Abstract

The objective was to analyze the association of rs4977574-polymorphic variants of the ANRIL gene with the development of acute coronary syndrome in individuals with different body mass index. Materials and methods. The venous blood of 429 people (234 patients with acute coronary syndrome and 195 people in the control group) was used for the study. Genotyping of patients by rs4977574-polymorphic variants of the ANRIL gene was performed by real-time polymerase chain reaction (Real-time PCR) in the presence of TaqMan assay C_31720978_30. Statistical analysis of the results of the study was performed using SPSS software (version 17.0). Results.
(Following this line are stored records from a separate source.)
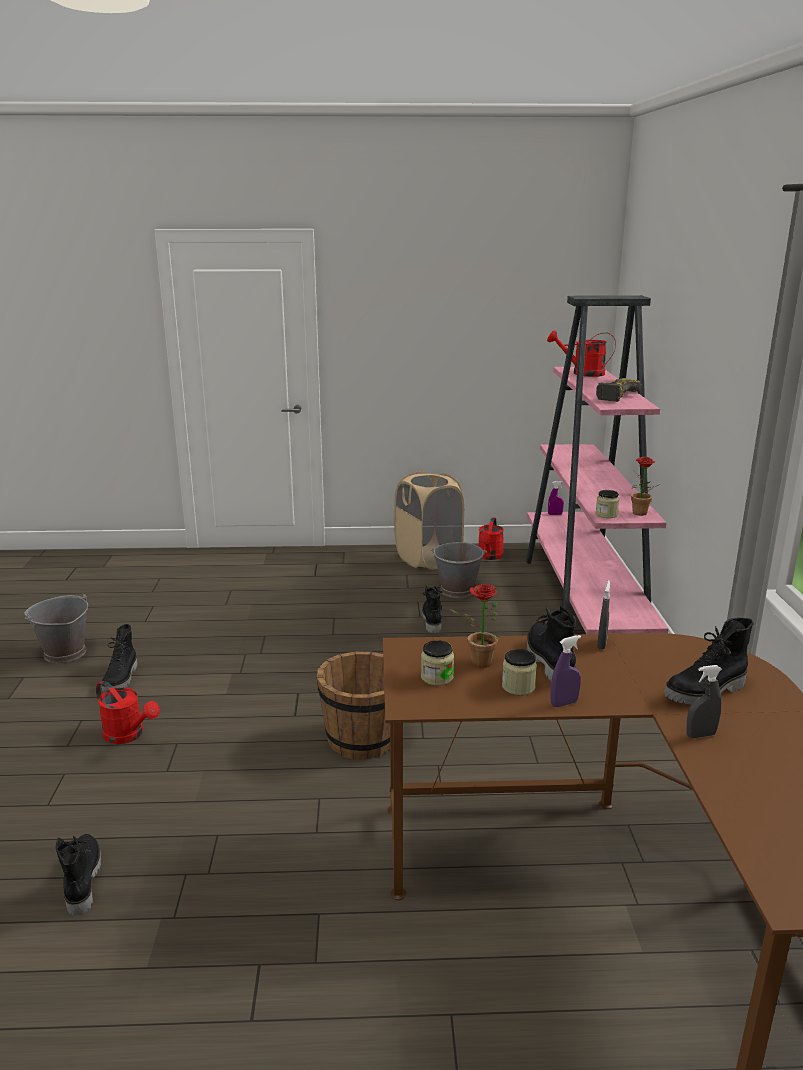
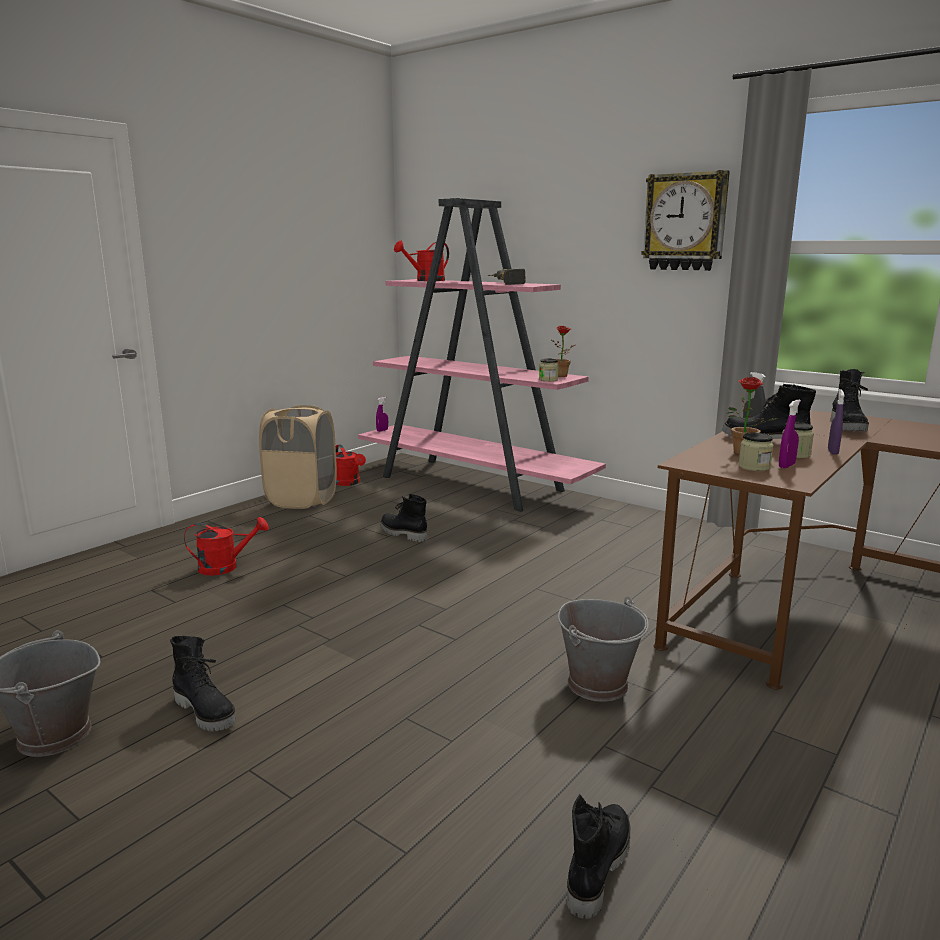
camera: 50 degrees left, 5 degrees down
black boot [56,834,101,916] -> black boot turned 90 degrees clockwise [567,794,630,919]
red watering can [96,681,160,744] -> red watering can moved to [184,517,269,576]
brown bucket [317,651,390,759] -> none
grey bucket [430,542,487,598] -> grey bucket moved to [558,597,649,702]
grey spray bottle [686,665,722,738] -> none
none -> wall clock [641,170,730,271]
none -> purple spray bottle [779,400,801,468]

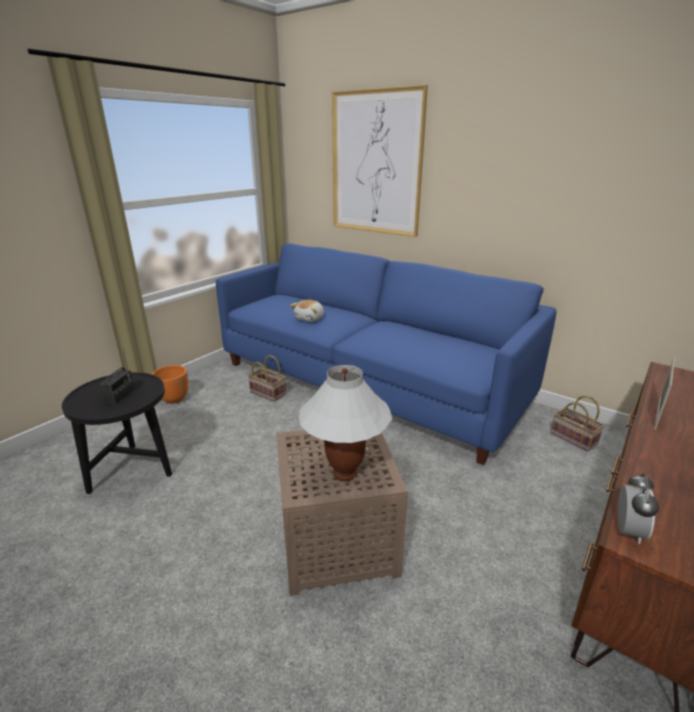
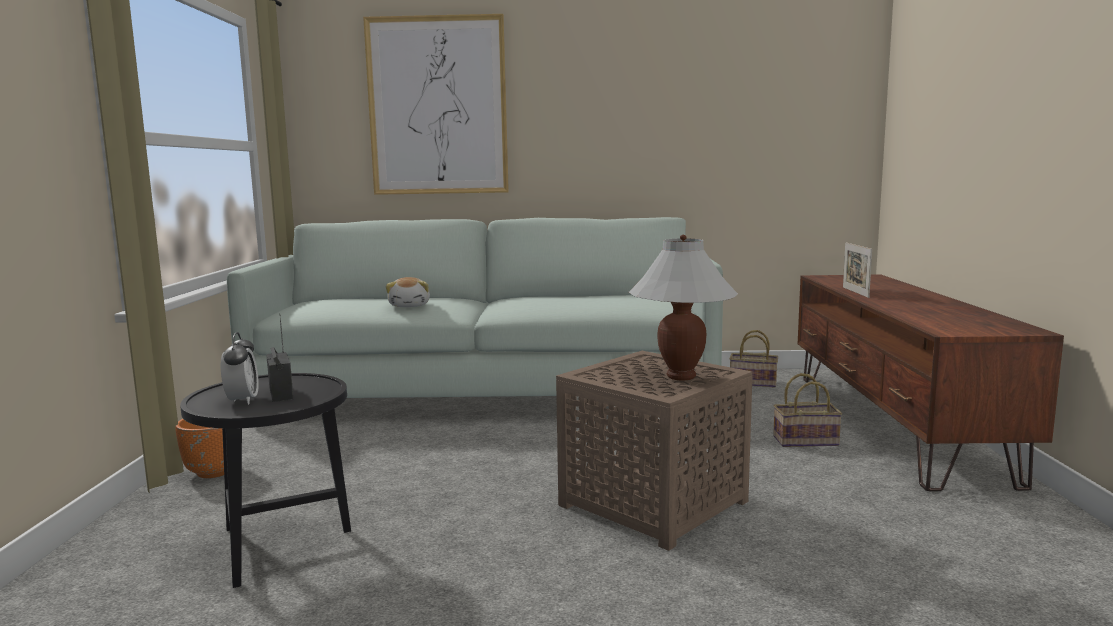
camera: 35 degrees left, 15 degrees down
blue sofa [216,243,557,465] -> white sofa [227,217,723,411]
basket [248,355,286,402] -> basket moved to [773,373,842,447]
alarm clock [618,473,659,544] -> alarm clock moved to [221,332,259,405]

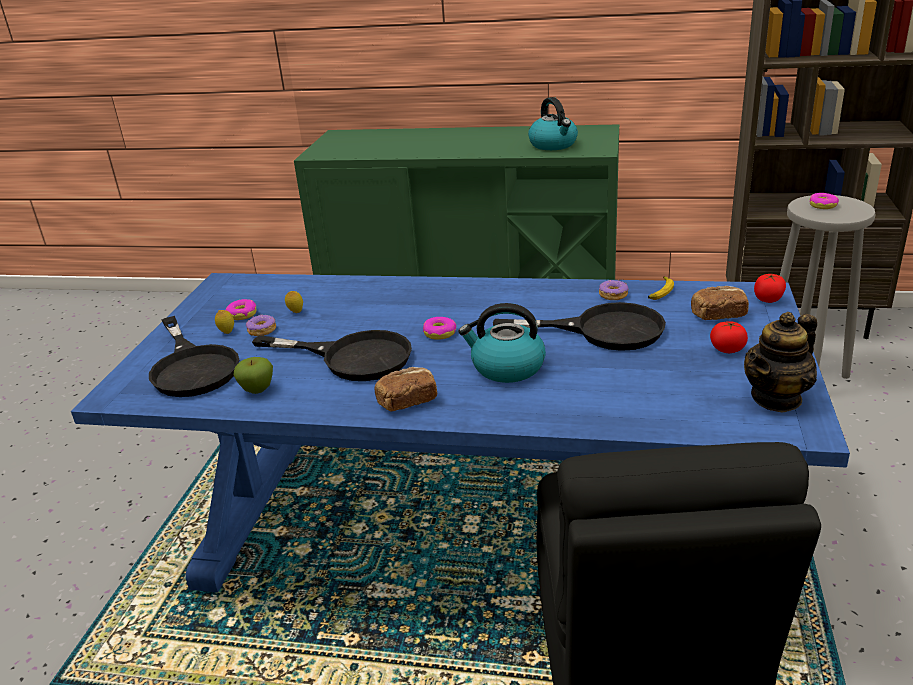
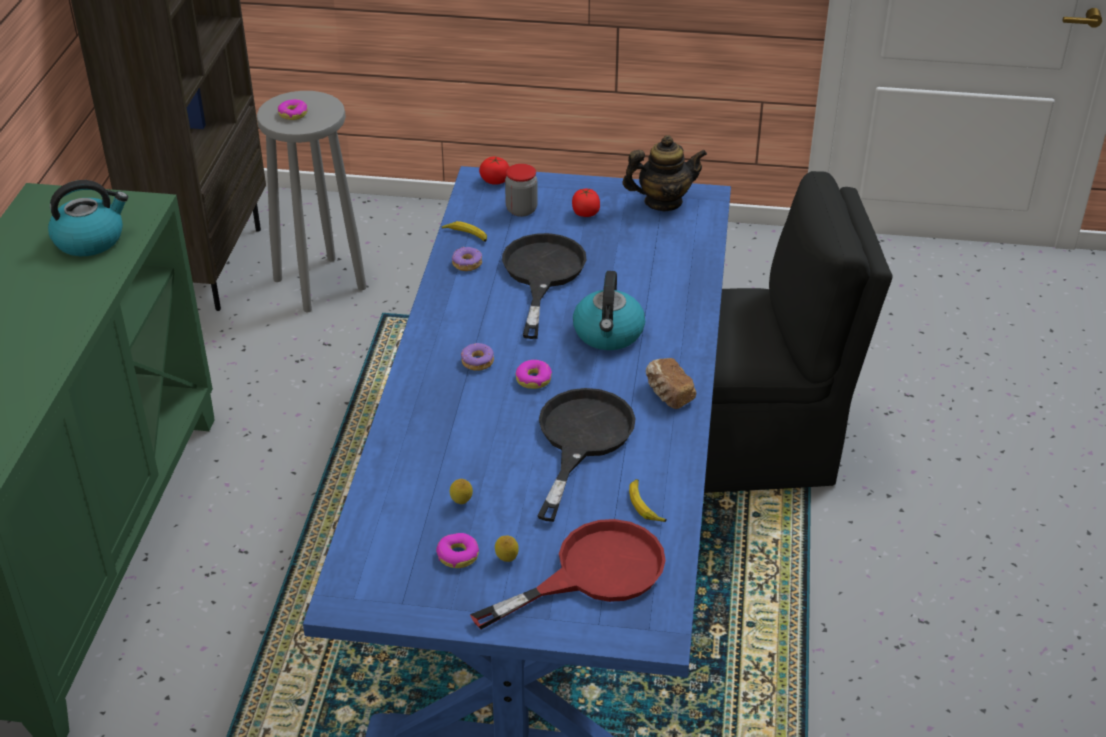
camera: 95 degrees left, 10 degrees up
black frying pan [149,316,239,397] -> red frying pan [470,519,666,629]
apple [233,357,273,394] -> banana [629,479,667,522]
donut [246,315,276,336] -> donut moved to [461,343,494,371]
bread [691,286,749,320] -> jar [505,164,538,217]
teapot [744,312,817,412] -> teapot turned 60 degrees counterclockwise [623,135,707,211]

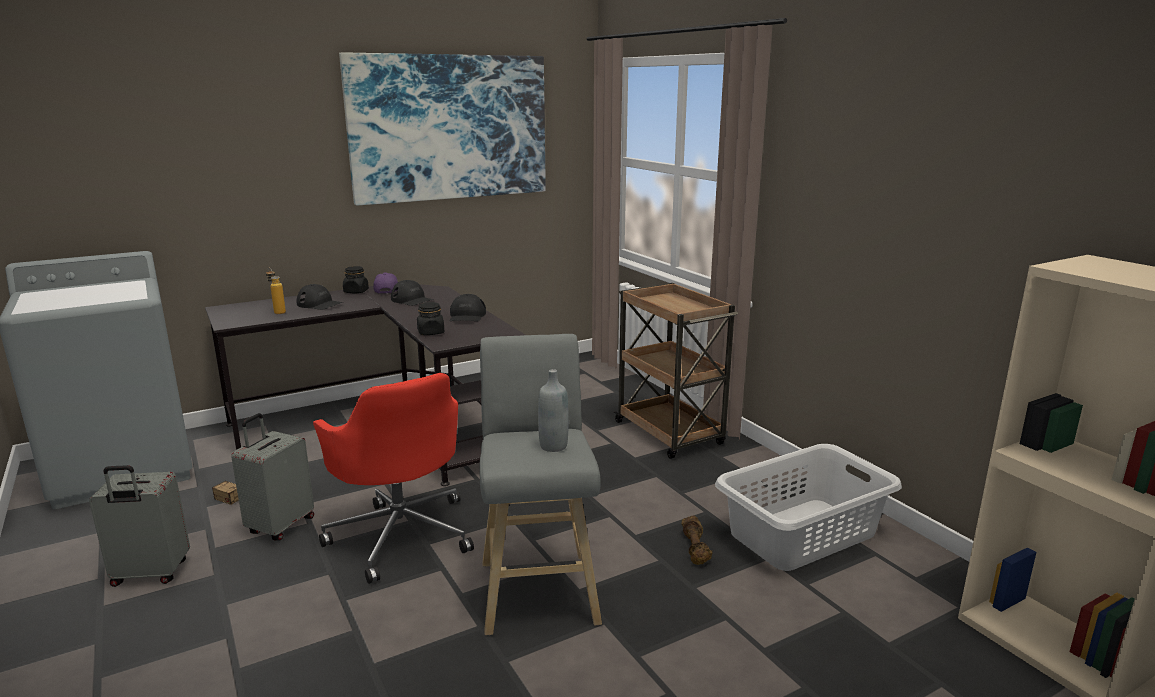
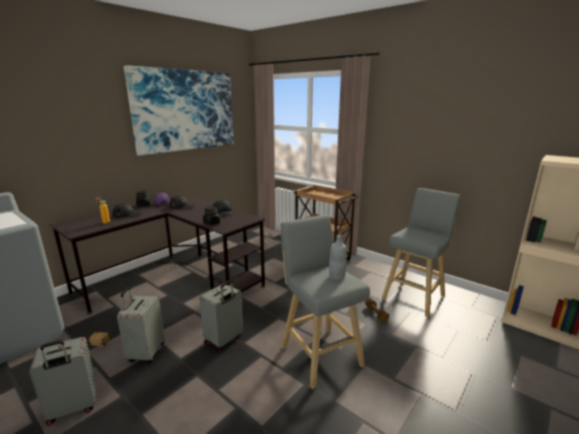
camera: 20 degrees left, 0 degrees up
red office chair [313,373,474,584] -> grey suitcase [199,280,243,352]
grey laundry basket [715,444,902,571] -> grey stool [382,188,460,318]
The distribution of genotypes according to SNP rs4977574 of the ANRIL gene in the group of patients with ACS and the control group among individuals with BMI < 25 kg/m2 does not differ. Among patients with BMI 25 kg/m2 the genotype distribution of the rs4977574-polymorphic variant of the ANRIL gene was statistically significant (р = 0.035). In the group of patients with BMI > 25 kg/m2 according to recessive (Pobserv = 0.014; ORobserv = 1.876, 95 % СІ = 1.137–3.095) and additive (Рobserv = 0.014; ORobserv = 2.118, 95% СІ = 1.166–3.849) models of inheritance before making adjustment, people with G/G genotype had a double risk of acquiring ACS than carriers of the dominant allele. After the adjustment, corresponding models of inheritance had the same risk rate – for recessive model (Рadjust = 0.013; ORadjust = 1.951, 95% СІ = 1.149–3.313) and additive model (Рadjust = 0.026; ORadjust = 2.039, 95 % СІ = 1.087–3.826). Conclusions. Individuals with BMI > 25 kg/m2, which were carriers of G/G genotype had a 2 times higher risk to acquire ACS than the individuals with the dominant allele. Prospects for further research. Further research will be aimed at studying the impact of ANRIL polymorphism upon the risk of ACS development depending on other risk factors.